Task prompt —
All of the entries below should be returned verbatim, apart from the pictures.
-------------------------
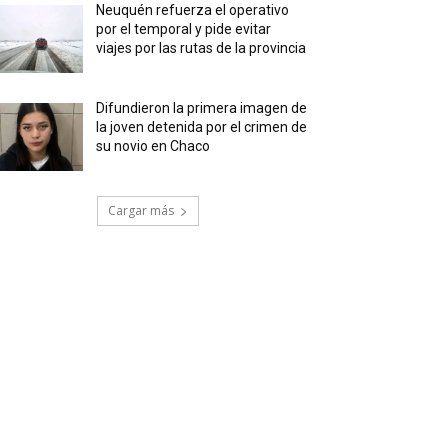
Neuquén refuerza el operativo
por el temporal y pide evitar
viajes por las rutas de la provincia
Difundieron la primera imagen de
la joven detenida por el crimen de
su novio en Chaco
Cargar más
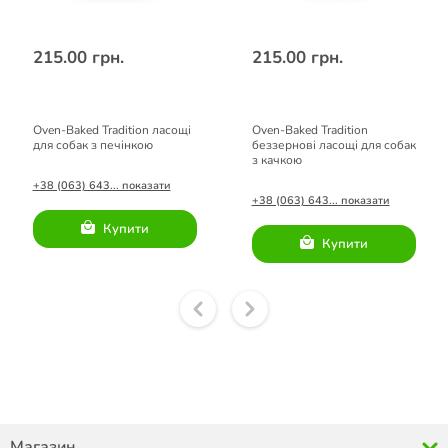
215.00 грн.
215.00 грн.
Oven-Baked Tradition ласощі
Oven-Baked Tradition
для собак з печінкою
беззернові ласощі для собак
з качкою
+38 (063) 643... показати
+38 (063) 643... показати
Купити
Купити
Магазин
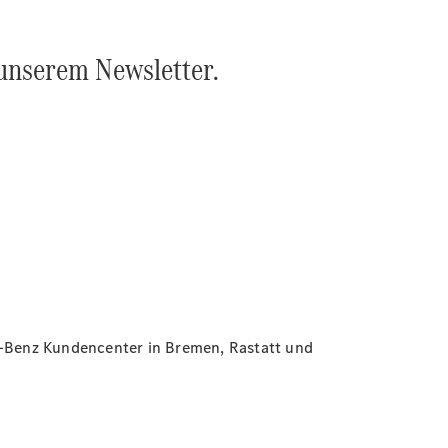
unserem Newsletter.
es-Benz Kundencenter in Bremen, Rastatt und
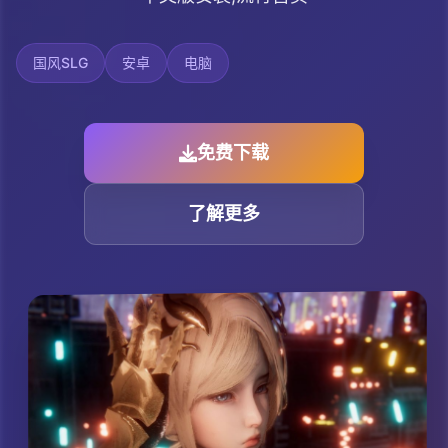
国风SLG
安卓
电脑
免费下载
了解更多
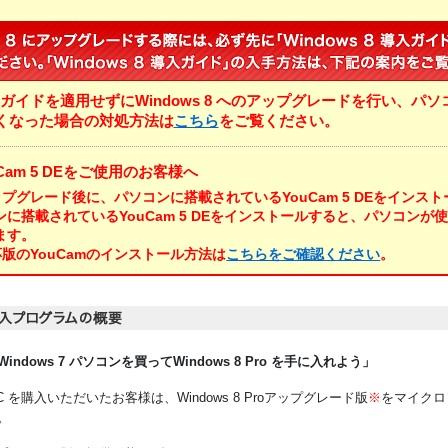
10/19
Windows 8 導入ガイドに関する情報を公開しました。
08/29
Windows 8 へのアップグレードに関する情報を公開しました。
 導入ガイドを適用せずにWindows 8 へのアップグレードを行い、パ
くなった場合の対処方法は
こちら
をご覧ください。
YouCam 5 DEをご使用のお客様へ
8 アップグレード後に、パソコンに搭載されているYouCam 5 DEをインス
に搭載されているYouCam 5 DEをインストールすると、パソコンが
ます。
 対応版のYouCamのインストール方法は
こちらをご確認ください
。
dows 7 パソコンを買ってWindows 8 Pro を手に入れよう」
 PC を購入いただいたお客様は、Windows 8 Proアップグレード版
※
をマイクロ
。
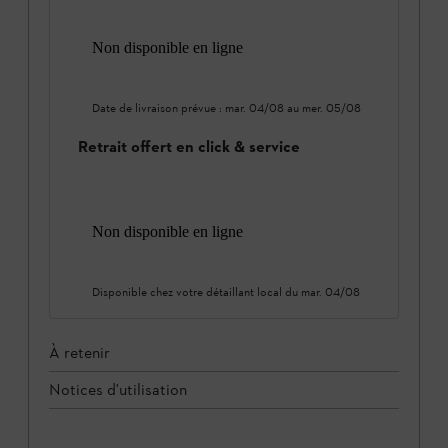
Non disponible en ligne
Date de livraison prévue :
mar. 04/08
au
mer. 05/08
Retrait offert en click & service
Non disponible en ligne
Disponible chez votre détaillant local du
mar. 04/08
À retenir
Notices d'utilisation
-------------------------
Exercise output —
Neuquén refuerza el operativo
por el temporal y pide evitar
viajes por las rutas de la provincia
Difundieron la primera imagen de
la joven detenida por el crimen de
su novio en Chaco
Cargar más
215.00 грн.
215.00 грн.
Oven-Baked Tradition ласощі
Oven-Baked Tradition
для собак з печінкою
беззернові ласощі для собак
з качкою
+38 (063) 643... показати
+38 (063) 643... показати
Купити
Купити
Магазин
unserem Newsletter.
es-Benz Kundencenter in Bremen, Rastatt und
国风SLG
安卓
电脑
免费下载
了解更多
10/19
Windows 8 導入ガイドに関する情報を公開しました。
08/29
Windows 8 へのアップグレードに関する情報を公開しました。
 導入ガイドを適用せずにWindows 8 へのアップグレードを行い、パ
くなった場合の対処方法は
こちら
をご覧ください。
YouCam 5 DEをご使用のお客様へ
8 アップグレード後に、パソコンに搭載されているYouCam 5 DEをインス
に搭載されているYouCam 5 DEをインストールすると、パソコンが
ます。
 対応版のYouCamのインストール方法は
こちらをご確認ください
。
dows 7 パソコンを買ってWindows 8 Pro を手に入れよう」
 PC を購入いただいたお客様は、Windows 8 Proアップグレード版
※
をマイクロ
。
Non disponible en ligne
Date de livraison prévue :
mar. 04/08
au
mer. 05/08
Retrait offert en click & service
Non disponible en ligne
Disponible chez votre détaillant local du
mar. 04/08
À retenir
Notices d'utilisation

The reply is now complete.